● Source
As Browne's Addition seeks historic recognition, City Council retains demolition ban

click to enlarge As Browne's Addition seeks historic recognition, City Council retains demolition ban
Daniel Walters photo
These townhouses under construction on Chestnut and Second Avenue have become an example, cited by the Browne's Addition Neighborhood Council, as to why the neighborhood needs a demolition ban.

Housing developers looking to tear down and build up in the Browne’s Addition neighborhood will either have to look elsewhere or sit tight for the next six months.

On April 10, the Spokane City Council unanimously voted in favor of an emergency moratorium — and a six-month extension at Monday's meeting — on demolition permits for Browne’s Addition after multiple properties have been torn down. Most recently, a house at 201 S. Chestnut St. was demolished and is being replaced with a multi-family residential complex, contributing to the neighborhood council's decision to request the moratorium.

● Challenge
Copy the passage of the Browne's Addition demolition ban article that falls between "Housing developers looking" and "next six months.", inclusive.

● Record extracts
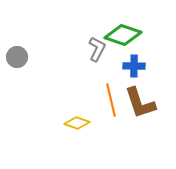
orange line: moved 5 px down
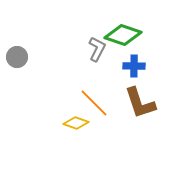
orange line: moved 17 px left, 3 px down; rotated 32 degrees counterclockwise
yellow diamond: moved 1 px left
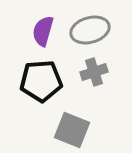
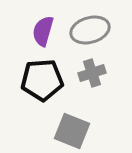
gray cross: moved 2 px left, 1 px down
black pentagon: moved 1 px right, 1 px up
gray square: moved 1 px down
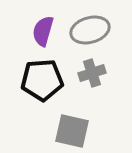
gray square: rotated 9 degrees counterclockwise
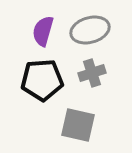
gray square: moved 6 px right, 6 px up
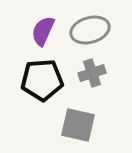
purple semicircle: rotated 8 degrees clockwise
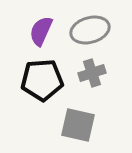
purple semicircle: moved 2 px left
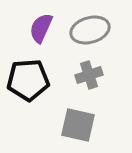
purple semicircle: moved 3 px up
gray cross: moved 3 px left, 2 px down
black pentagon: moved 14 px left
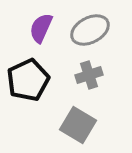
gray ellipse: rotated 12 degrees counterclockwise
black pentagon: rotated 21 degrees counterclockwise
gray square: rotated 18 degrees clockwise
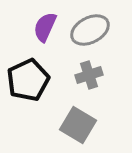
purple semicircle: moved 4 px right, 1 px up
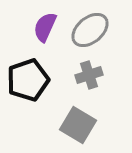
gray ellipse: rotated 12 degrees counterclockwise
black pentagon: rotated 6 degrees clockwise
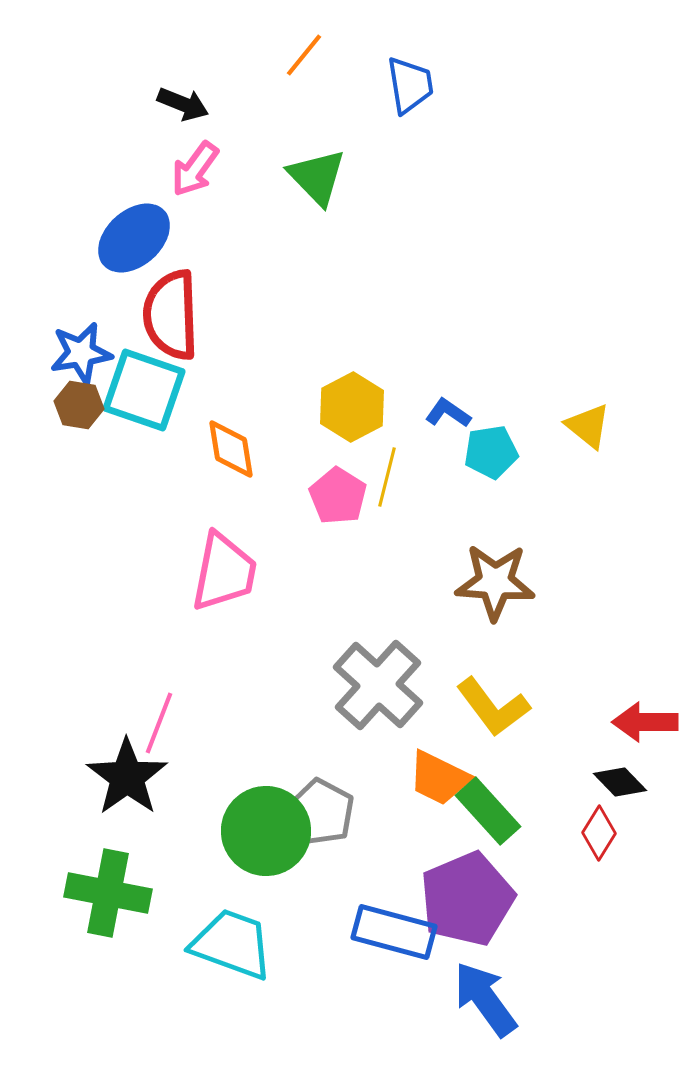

● Written response
Housing developers looking to tear down and build up in the Browne’s Addition neighborhood will either have to look elsewhere or sit tight for the next six months.